### GOAL OF THE EXERCISE
Extend the interview about Workday past its final sentence, carrying it on in the same voice.

### PAGE EXTRACT
We embrace that and we think to some extent that it can accelerate SOA adoption within enterprises. Enterprises we talk to all see the technology the same way we do. They all see the appeal of newer SOA architectures, but I go back to the fact that they have the same issue. They have the whole other set of architectures that they've got to be concerned about maintaining.

So, if they can see a segment of their application stack -- in our case, the governance and control of the global workforce -- that absolutely can be an SOA project that we can jointly embrace and can get them down the road toward this new architectural style.

Gardner: For those of our listeners who might not be familiar, Workday is relatively young. You are only few years old. You're based in Pleasanton, CA. You’re focused on HCM, but why don't you fill that out a little bit. Then, let's also talk about the philosophy that you embraced when you started building out your services. Finally, we'll try to take a look under the hood. So, first, a little bit about Workday and then what you have got supporting your architectures?

Swete: I'm happy to introduce the company a little bit. Workday is about a four-year-old startup, as you said, based in Pleasanton. The company was founded by Dave Duffield, former founder of PeopleSoft, and co-founded by Aneel Bhusri. Basically, the company got together four years ago and began development of its products. We launched publicly in November of 2006 and then we had our first version of our HCM business services and two production customers.

Since then, we've grown the customer base up to north of 75 customers, with more than half of them in production. The idea behind Workday, in addition to being a SaaS company and in addition to focusing on HCM, was to focus on enterprises in a space that we define as the upper mid-market and we started with a focus on companies with between 1,000 and 5,000 employees.

In the past two years, we've had great success in selling not only to that target market, but we've been able to move up market and attract larger customers. Today, the average customer we're engaging is probably closer to 10,000 employees than 1,000. So, we'd say that we service companies in a range between 1,000 employees and 20,000-30,000 employees.

We've even attracted larger customers. Flextronics is the example of our largest customer. There are over 200,000 employees, and have selected Workday as a way to consolidate a number of HR instances that they have around the world.

Gardner: Given the fact that you needed to be modern, you needed to be flexible, but you also needed to scale, what were some of your requirements, and what did you end up with in general terms to make this possible?

Success at a high cost

Swete: Let me back up a little bit and just say the other bit of information to toss in about what was motivating us to start the company was just taking a look at the enterprise solution space and starting to identify some of the complexities of owning and implementing these applications.

It's our belief that enterprise applications have driven a lot of success and a lot of value in enterprises, but that success and value has come at a very, very high cost. Essentially the systems come down to being very hard to use, hard to change, and hard to integrate. Those were three thoughts in our heads as we started Workday. We wanted to go after the same space, which is a complex space. There are complex processing requirements and hence, the need to have a solution that’s going to scale.

(Data listing)
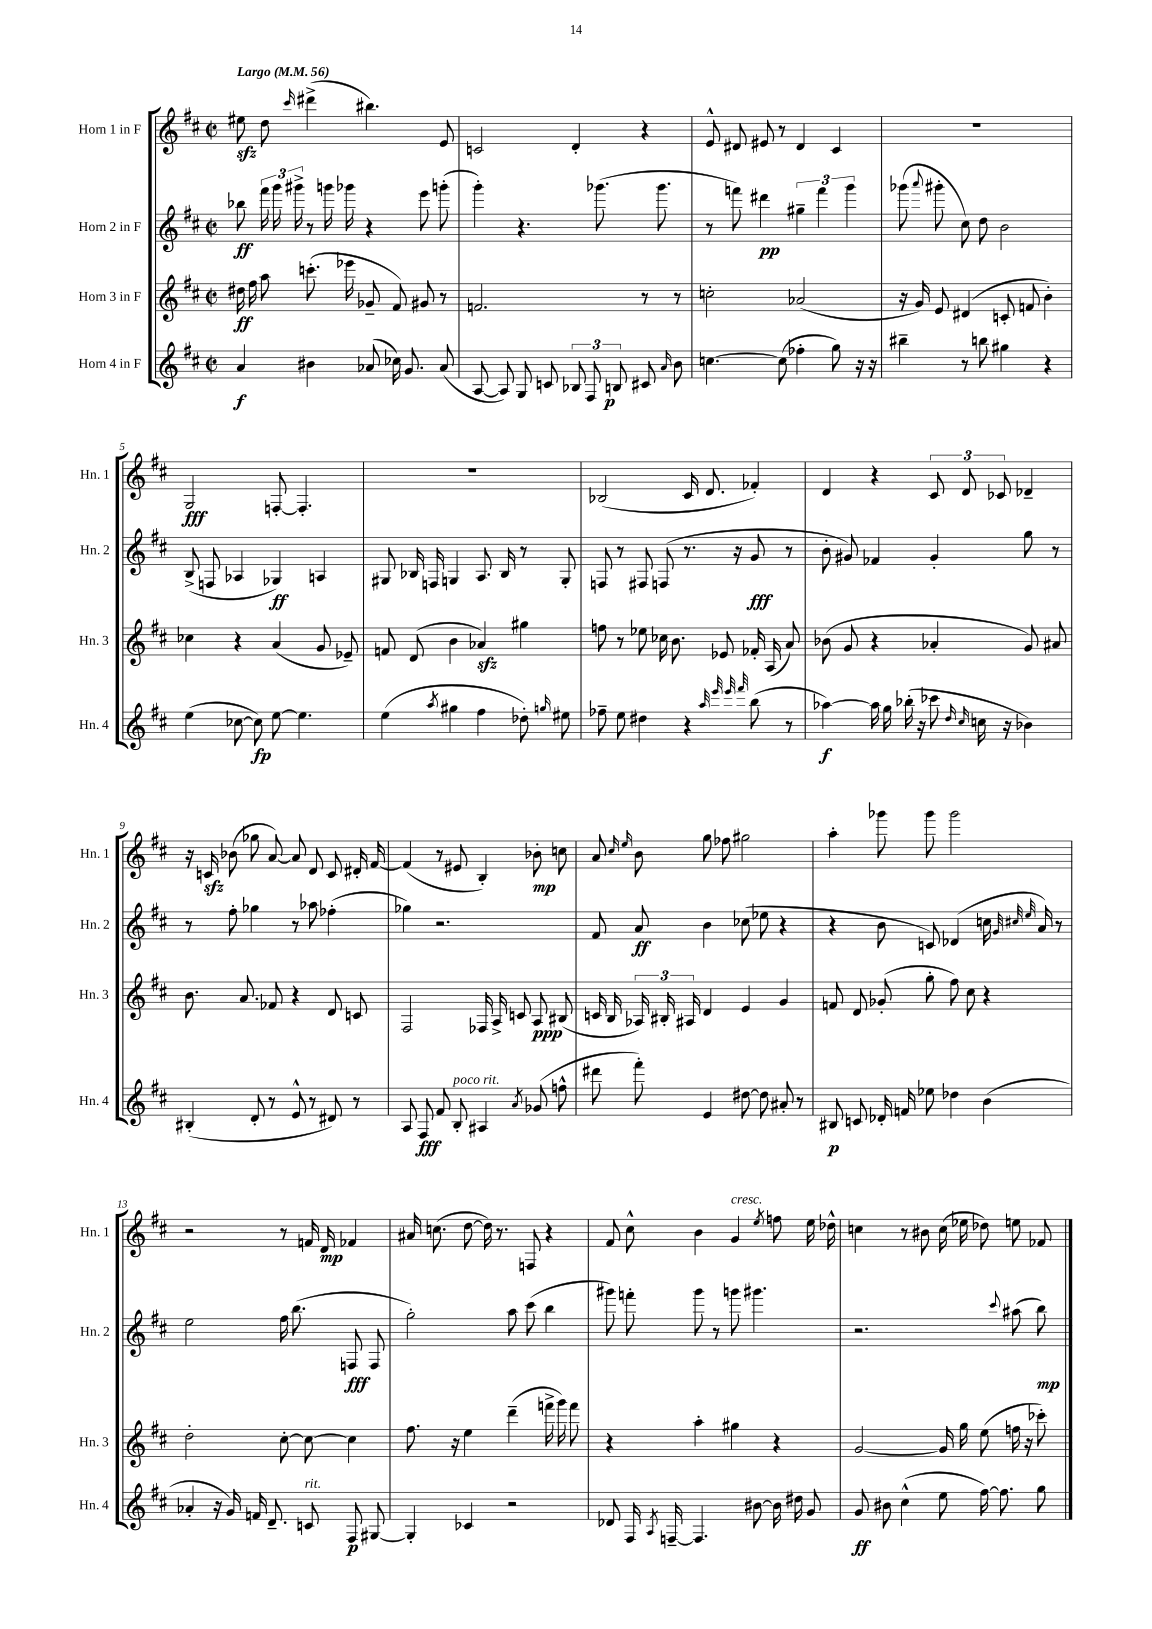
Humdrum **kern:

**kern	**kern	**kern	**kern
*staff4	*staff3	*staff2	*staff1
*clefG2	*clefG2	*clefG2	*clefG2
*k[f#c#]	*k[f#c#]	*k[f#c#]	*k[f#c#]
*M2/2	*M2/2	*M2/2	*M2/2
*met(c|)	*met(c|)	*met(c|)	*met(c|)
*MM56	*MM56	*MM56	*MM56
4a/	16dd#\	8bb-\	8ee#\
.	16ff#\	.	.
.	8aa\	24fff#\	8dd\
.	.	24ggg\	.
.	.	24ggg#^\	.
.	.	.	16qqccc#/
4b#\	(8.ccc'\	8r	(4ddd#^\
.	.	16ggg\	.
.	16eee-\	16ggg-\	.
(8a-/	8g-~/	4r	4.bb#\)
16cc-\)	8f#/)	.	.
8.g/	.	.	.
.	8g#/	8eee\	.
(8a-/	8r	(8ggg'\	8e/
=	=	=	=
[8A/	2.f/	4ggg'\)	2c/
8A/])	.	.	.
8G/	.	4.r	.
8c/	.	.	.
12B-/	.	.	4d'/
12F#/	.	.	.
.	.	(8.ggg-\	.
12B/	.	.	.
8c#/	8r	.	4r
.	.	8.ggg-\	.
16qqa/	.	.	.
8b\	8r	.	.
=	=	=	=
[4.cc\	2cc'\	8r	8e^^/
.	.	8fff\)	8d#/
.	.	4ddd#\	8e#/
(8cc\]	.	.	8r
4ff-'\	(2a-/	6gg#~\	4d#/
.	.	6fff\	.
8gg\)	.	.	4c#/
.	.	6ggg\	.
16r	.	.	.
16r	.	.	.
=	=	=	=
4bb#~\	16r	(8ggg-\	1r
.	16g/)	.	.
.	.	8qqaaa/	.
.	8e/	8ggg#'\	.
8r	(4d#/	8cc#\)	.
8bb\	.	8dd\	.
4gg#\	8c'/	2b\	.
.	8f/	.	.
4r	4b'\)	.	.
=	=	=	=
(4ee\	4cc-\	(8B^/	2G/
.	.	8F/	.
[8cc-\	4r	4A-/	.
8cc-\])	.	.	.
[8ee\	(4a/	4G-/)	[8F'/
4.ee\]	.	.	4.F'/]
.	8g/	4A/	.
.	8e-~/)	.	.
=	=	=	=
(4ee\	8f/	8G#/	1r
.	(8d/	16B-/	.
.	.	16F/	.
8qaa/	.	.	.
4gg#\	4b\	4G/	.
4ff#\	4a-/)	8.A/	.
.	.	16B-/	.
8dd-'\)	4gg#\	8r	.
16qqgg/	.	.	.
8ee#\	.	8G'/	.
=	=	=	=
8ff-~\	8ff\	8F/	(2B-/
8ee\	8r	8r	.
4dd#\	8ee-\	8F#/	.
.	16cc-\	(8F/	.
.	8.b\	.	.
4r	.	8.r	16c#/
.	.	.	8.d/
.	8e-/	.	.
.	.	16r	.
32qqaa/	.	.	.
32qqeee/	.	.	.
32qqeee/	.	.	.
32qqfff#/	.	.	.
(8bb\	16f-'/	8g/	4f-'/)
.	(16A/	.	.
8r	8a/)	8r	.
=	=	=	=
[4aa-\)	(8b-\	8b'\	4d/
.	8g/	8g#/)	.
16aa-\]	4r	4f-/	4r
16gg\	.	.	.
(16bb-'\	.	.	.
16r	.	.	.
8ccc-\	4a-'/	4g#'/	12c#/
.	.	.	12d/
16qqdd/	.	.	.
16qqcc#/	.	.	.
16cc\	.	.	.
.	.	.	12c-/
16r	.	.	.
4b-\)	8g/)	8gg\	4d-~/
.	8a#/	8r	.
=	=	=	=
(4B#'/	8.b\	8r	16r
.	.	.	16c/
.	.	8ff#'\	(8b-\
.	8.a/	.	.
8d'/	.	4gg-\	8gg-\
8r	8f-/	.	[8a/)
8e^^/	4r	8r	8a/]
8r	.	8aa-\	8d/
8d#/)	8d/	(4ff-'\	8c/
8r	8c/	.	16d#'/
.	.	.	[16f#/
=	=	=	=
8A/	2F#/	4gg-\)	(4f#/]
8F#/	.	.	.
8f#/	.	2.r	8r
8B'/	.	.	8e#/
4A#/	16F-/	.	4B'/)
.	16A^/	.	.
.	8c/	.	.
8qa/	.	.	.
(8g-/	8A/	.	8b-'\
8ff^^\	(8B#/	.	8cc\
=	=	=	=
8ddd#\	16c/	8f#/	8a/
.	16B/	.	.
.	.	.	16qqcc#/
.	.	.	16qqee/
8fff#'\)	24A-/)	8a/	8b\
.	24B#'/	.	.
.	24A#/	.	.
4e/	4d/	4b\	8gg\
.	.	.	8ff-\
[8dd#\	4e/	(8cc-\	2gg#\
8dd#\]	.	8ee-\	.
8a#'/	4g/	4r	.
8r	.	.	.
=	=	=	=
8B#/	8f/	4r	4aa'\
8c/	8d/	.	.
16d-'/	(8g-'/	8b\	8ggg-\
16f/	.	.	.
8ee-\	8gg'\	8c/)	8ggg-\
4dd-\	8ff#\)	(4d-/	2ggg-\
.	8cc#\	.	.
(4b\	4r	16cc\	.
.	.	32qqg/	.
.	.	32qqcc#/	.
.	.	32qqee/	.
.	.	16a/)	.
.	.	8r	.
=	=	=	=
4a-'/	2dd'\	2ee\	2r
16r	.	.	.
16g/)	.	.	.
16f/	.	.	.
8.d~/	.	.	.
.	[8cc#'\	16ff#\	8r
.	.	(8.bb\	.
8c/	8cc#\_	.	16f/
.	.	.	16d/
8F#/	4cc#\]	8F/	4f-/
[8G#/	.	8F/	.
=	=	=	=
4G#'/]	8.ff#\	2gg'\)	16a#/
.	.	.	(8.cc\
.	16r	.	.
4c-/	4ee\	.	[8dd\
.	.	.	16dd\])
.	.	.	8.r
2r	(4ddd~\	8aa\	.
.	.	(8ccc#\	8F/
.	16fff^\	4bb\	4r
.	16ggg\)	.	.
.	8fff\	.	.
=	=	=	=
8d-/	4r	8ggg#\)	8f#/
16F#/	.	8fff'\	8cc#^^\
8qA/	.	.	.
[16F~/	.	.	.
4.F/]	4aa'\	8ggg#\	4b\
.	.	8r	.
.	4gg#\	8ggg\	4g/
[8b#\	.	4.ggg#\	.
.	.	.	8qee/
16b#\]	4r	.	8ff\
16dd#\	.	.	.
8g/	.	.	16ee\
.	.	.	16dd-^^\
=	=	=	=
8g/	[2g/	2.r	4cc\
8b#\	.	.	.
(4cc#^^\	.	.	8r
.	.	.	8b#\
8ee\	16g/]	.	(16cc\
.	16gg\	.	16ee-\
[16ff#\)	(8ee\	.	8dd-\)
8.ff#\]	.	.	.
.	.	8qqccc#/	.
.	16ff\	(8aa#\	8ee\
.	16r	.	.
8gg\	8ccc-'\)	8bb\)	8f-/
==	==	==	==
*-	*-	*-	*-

### THE OUTPUT
So, it was taken as a given that we were going to have feature-rich applications that needed to scale to support large work forces, but we wanted to achieve that, while also attacking the issues of being hard to use, hard to change, and hard to integrate.

That's what led us to evaluate the new technologies in terms of how could we take an approach that would allow us to progress against those issues, while still being able to satisfy the enterprise-class functionality that you have to have to play in this game.

Gardner: And what did you decide on?

Swete: The approach we ended up taking, as we took it to the next level down, was that we started to investigate where some of these complexities and difficulties of use came from. As we evaluated the prevalent architecture enterprise systems, that of client-server, there were a couple of dimensions that we looked at.

From the point of view of being hard to use, the user experience for those applications typically was, first of all, designed for a highly trained back-office user and was deployed as a menu-driven application with tons of fields on each particular screen. Then, that user experience was migrated to the Web. So, these were not native Web applications. They're applications that found their way into the browser, but retained their old complexity and difficulty of use.

From the beginning at Workday, we knew we wanted another approach. Rich Internet application (RIA) experiences were emerging and supported by new technologies. We committed ourselves to being an application that was built first and foremost for the browser and one that was also built to consider the needs of not just the back-office, but the rest of the workforce. So, we started to look at technologies like Adobe Flex to give us an ability to be in the browser but to still deliver some of the rich experience that customers expect.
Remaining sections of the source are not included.